My bike has an 84, with a 2mm spacer under the stem, and a 3mm spacer above it. (the frame has a slightly longer head tube than some racing frames.
.
.
.


----------



## davidka (Dec 12, 2001)

Ventruck said:


> Otherwise, slamming the stem is the best thing you can do a bike. Don't let anyone tell you otherwise.


Making sure your bike fits is the best thing you can do with a bike. The above advice is either sarcasm or nonsense. 



Tri Slow Poke said:


> What should I be concerned with before I start cutting the steerer tube? Should I leave a little room above and/or below the stem for safety reasons? .


What should you be concerned with? That it fits right. If you slam your stem for fashion you are a Fred. Nothing says poseur like a bike fit that was obviously fashion driven and not function driven. If it's wrong then it will be obvious to everyone. Now that you've been sufficiently berated about this (I meant this tongue in cheek, please don't take it too seriously), make sure it fits, even if that means the stem is flipped up (which from an engineering/performance standpoint is actually the correct way to set up any bike) and set yourself up for success on the road. 

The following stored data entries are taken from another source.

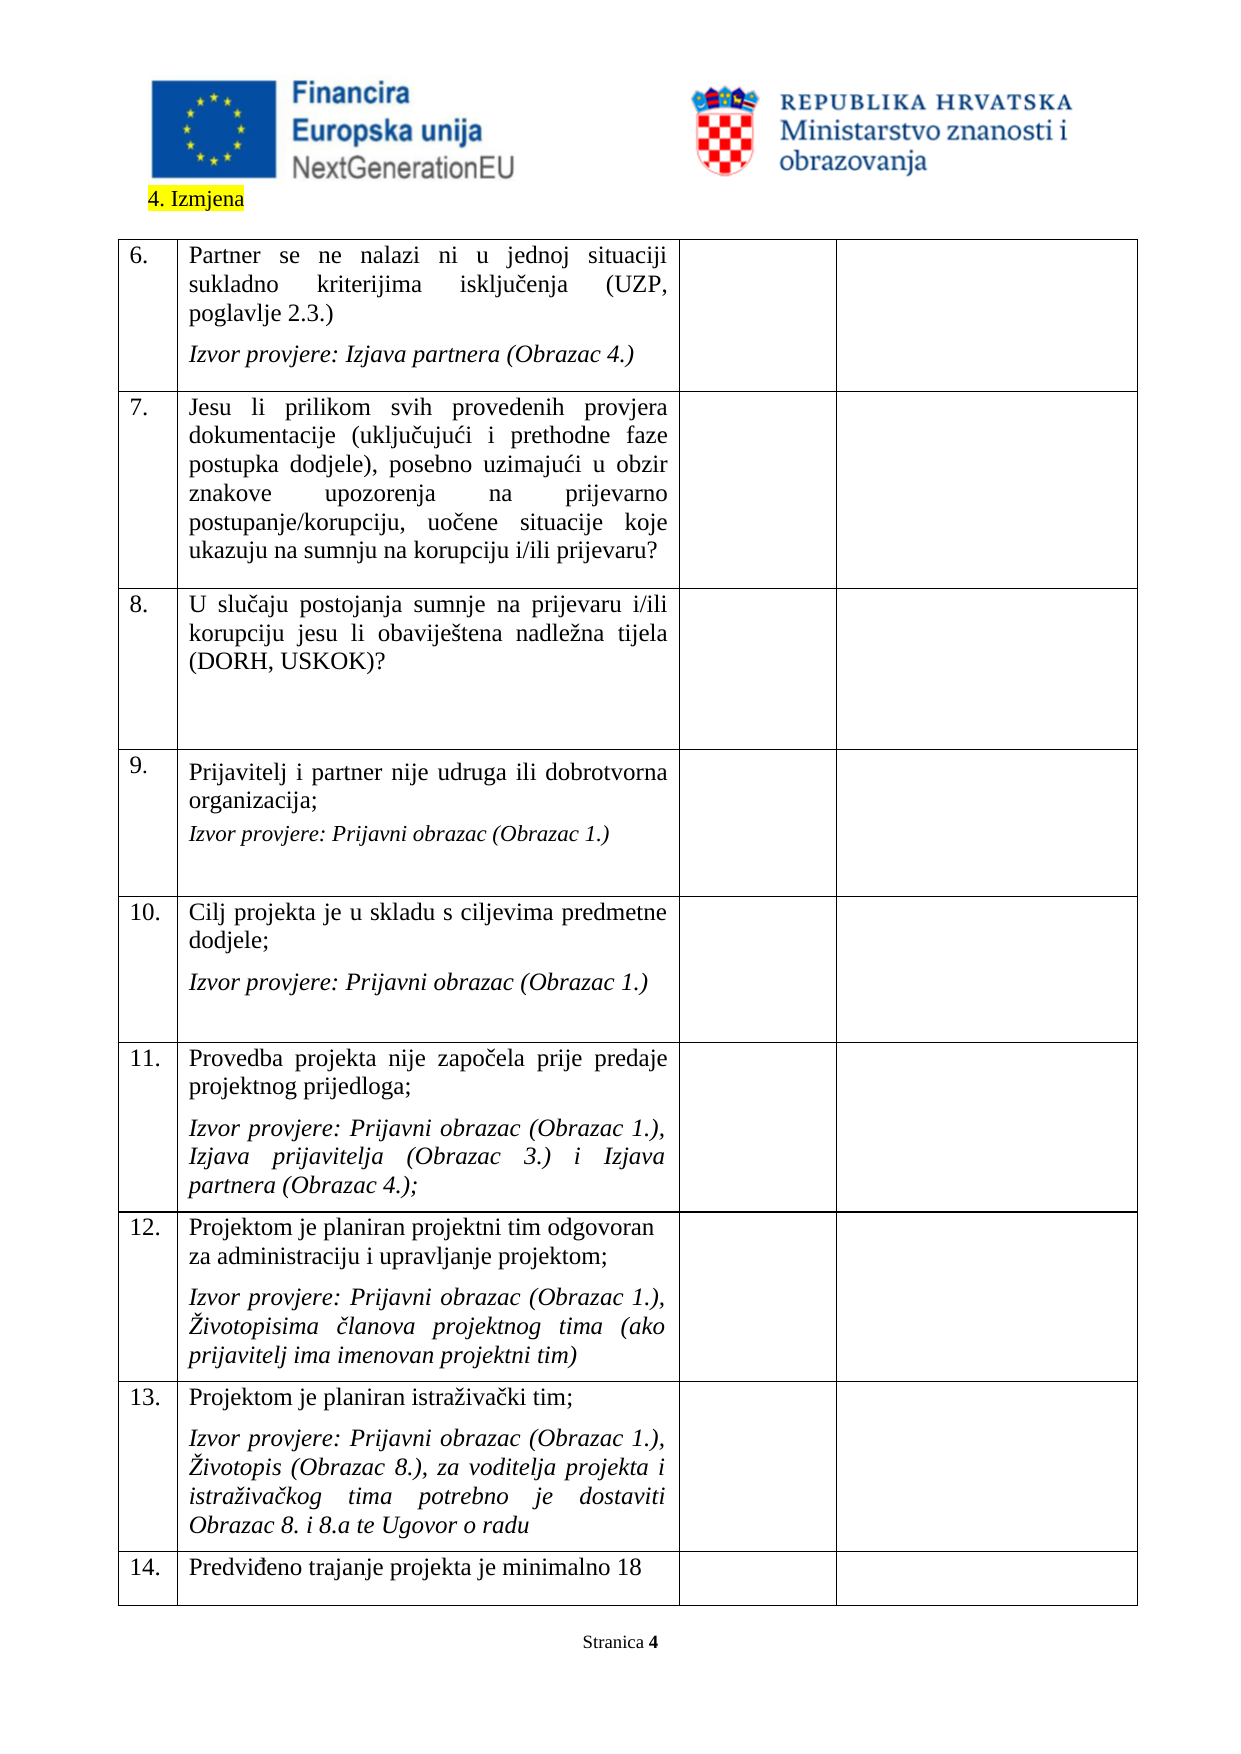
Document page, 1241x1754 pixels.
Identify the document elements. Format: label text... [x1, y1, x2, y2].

picture [681, 73, 1086, 185]
table_cell [680, 1213, 836, 1381]
table_cell [680, 897, 836, 1042]
table_cell [680, 1043, 836, 1211]
table_cell 11. [119, 1043, 177, 1211]
table_cell 8. [119, 589, 177, 749]
table_cell [837, 897, 1137, 1042]
table_cell Provedba projekta nije započela prije predaje projektnog prijedloga; Izvor provjere: Prijavni obrazac (Obrazac 1.), Izjava prijavitelja (Obrazac 3.) i Izjava partnera (Obrazac 4.); [178, 1043, 679, 1211]
table_cell [837, 1382, 1137, 1551]
table_cell 10. [119, 897, 177, 1042]
table_cell [680, 240, 836, 391]
table_cell Projektom je planiran projektni tim odgovoran za administraciju i upravljanje projektom; Izvor provjere: Prijavni obrazac (Obrazac 1.), Životopisima članova projektnog tima (ako prijavitelj ima imenovan projektni tim) [178, 1213, 679, 1381]
table_cell Partner se ne nalazi ni u jednoj situaciji sukladno kriterijima isključenja (UZP, poglavlje 2.3.) Izvor provjere: Izjava partnera (Obrazac 4.) [178, 240, 679, 391]
table_cell [837, 392, 1137, 588]
picture [147, 75, 537, 185]
table_cell [680, 589, 836, 749]
table_cell [837, 1043, 1137, 1211]
table_cell [680, 750, 836, 896]
table_cell 13. [119, 1382, 177, 1551]
table_cell 6. [119, 240, 177, 391]
table_cell Cilj projekta je u skladu s ciljevima predmetne dodjele; Izvor provjere: Prijavni obrazac (Obrazac 1.) [178, 897, 679, 1042]
table_cell 9. [119, 750, 177, 896]
table_cell [680, 1552, 836, 1605]
table_cell [837, 750, 1137, 896]
table_cell [837, 240, 1137, 391]
table_cell Predviđeno trajanje projekta je minimalno 18 mjeseci, a maksimalno 36 mjeseci, odn. završetak provedbe predviđen je za najkasnije do 30. lipnja 2026. godine; Izvor provjere: Prijavni obrazac (Obrazac 1.) [178, 1552, 679, 1605]
table_cell [837, 589, 1137, 749]
table_cell Jesu li prilikom svih provedenih provjera dokumentacije (uključujući i prethodne faze postupka dodjele), posebno uzimajući u obzir znakove upozorenja na prijevarno postupanje/korupciju, uočene situacije koje ukazuju na sumnju na korupciju i/ili prijevaru? [178, 392, 679, 588]
table_cell Projektom je planiran istraživački tim; Izvor provjere: Prijavni obrazac (Obrazac 1.), Životopis (Obrazac 8.), za voditelja projekta i istraživačkog tima potrebno je dostaviti Obrazac 8. i 8.a te Ugovor o radu [178, 1382, 679, 1551]
table_cell 12. [119, 1213, 177, 1381]
table_cell Prijavitelj i partner nije udruga ili dobrotvorna organizacija; Izvor provjere: Prijavni obrazac (Obrazac 1.) [178, 750, 679, 896]
table_cell [837, 1213, 1137, 1381]
table_cell [680, 1382, 836, 1551]
table_cell 14. [119, 1552, 177, 1605]
table_cell U slučaju postojanja sumnje na prijevaru i/ili korupciju jesu li obaviještena nadležna tijela (DORH, USKOK)? [178, 589, 679, 749]
table_cell [837, 1552, 1137, 1605]
table_cell 7. [119, 392, 177, 588]
table_cell [680, 392, 836, 588]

As for safety, make sure you leave 5mm of spacer between the top of the headset and the stem. If you have a carbon steerer then you need 5mm above the stem too. Most bike brands agree that having no spacer between the stem and top-cover increases steerer tube fatigue which means if you plan to keep the bike forever, you'll want to consider.


----------



## Mahatma Kane (Oct 25, 2005)

I had the stem on a bike I built up a few years ago sitting right on the top bearing cover. I couldn't figure out why the bike kept developing play in the headset. It turned out the stem was sliding inside the internal diameter of the bearing cover. My excuse is that that was the first bike I had built with a threadless headset, so I had a bit to learn. I put a 2mm spacer under the stem and it has been fine.


----------